19.Grantee’s Representations and Releases. By accepting this Award, the Grantee acknowledges that the Grantee has read this Agreement and understands that the future value of any shares of Stock issued pursuant to this Award cannot be predicted and Occidental does not assume liability in the event such shares of Stock have no value in the future; and the Grantee will be solely responsible for the payment or nonpayment of taxes imposed or threatened to be imposed by any authority of any jurisdiction.
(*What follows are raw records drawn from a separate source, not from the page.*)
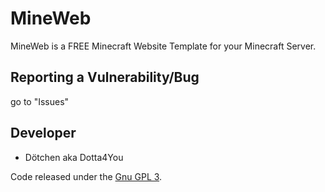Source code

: # MineWeb
MineWeb is a FREE Minecraft Website Template for your Minecraft Server.

## Reporting a Vulnerability/Bug
go to "Issues"

## Developer
* Dötchen aka Dotta4You

<!-- Soon: --->
<!-- ## Docs --->

Code released under the [Gnu GPL 3](./LICENSE.md).
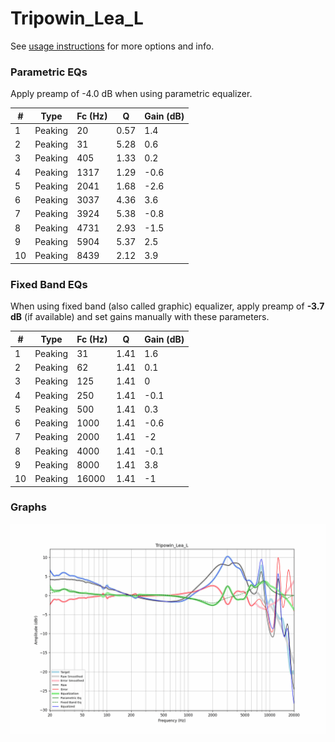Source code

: # Tripowin_Lea_L
See [usage instructions](https://github.com/jaakkopasanen/AutoEq#usage) for more options and info.

### Parametric EQs
Apply preamp of -4.0 dB when using parametric equalizer.

|   # | Type    |   Fc (Hz) |    Q |   Gain (dB) |
|-----|---------|-----------|------|-------------|
|   1 | Peaking |        20 | 0.57 |         1.4 |
|   2 | Peaking |        31 | 5.28 |         0.6 |
|   3 | Peaking |       405 | 1.33 |         0.2 |
|   4 | Peaking |      1317 | 1.29 |        -0.6 |
|   5 | Peaking |      2041 | 1.68 |        -2.6 |
|   6 | Peaking |      3037 | 4.36 |         3.6 |
|   7 | Peaking |      3924 | 5.38 |        -0.8 |
|   8 | Peaking |      4731 | 2.93 |        -1.5 |
|   9 | Peaking |      5904 | 5.37 |         2.5 |
|  10 | Peaking |      8439 | 2.12 |         3.9 |

### Fixed Band EQs
When using fixed band (also called graphic) equalizer, apply preamp of **-3.7 dB** (if available) and set gains manually with these parameters.

|   # | Type    |   Fc (Hz) |    Q |   Gain (dB) |
|-----|---------|-----------|------|-------------|
|   1 | Peaking |        31 | 1.41 |         1.6 |
|   2 | Peaking |        62 | 1.41 |         0.1 |
|   3 | Peaking |       125 | 1.41 |         0   |
|   4 | Peaking |       250 | 1.41 |        -0.1 |
|   5 | Peaking |       500 | 1.41 |         0.3 |
|   6 | Peaking |      1000 | 1.41 |        -0.6 |
|   7 | Peaking |      2000 | 1.41 |        -2   |
|   8 | Peaking |      4000 | 1.41 |        -0.1 |
|   9 | Peaking |      8000 | 1.41 |         3.8 |
|  10 | Peaking |     16000 | 1.41 |        -1   |

### Graphs
![](./Tripowin_Lea_L.png)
In consideration of the grant of this Award, no claim or entitlement to compensation or damages shall arise from termination of this Award or diminution in value of this Award or Stock issued pursuant to this Award resulting from



termination of the Grantee’s service as a member of the Board and the Grantee irrevocably releases Occidental and its affiliates from any such claim that may arise; if, notwithstanding the foregoing, any such claim is found by a court of competent jurisdiction to have arisen, then, by accepting this Award, the Grantee shall be deemed irrevocably to have waived his or her entitlement to pursue such claim.
20.Clawback. This Award and this Agreement shall be subject to the clawback provisions of Section 9(m) of the Plan.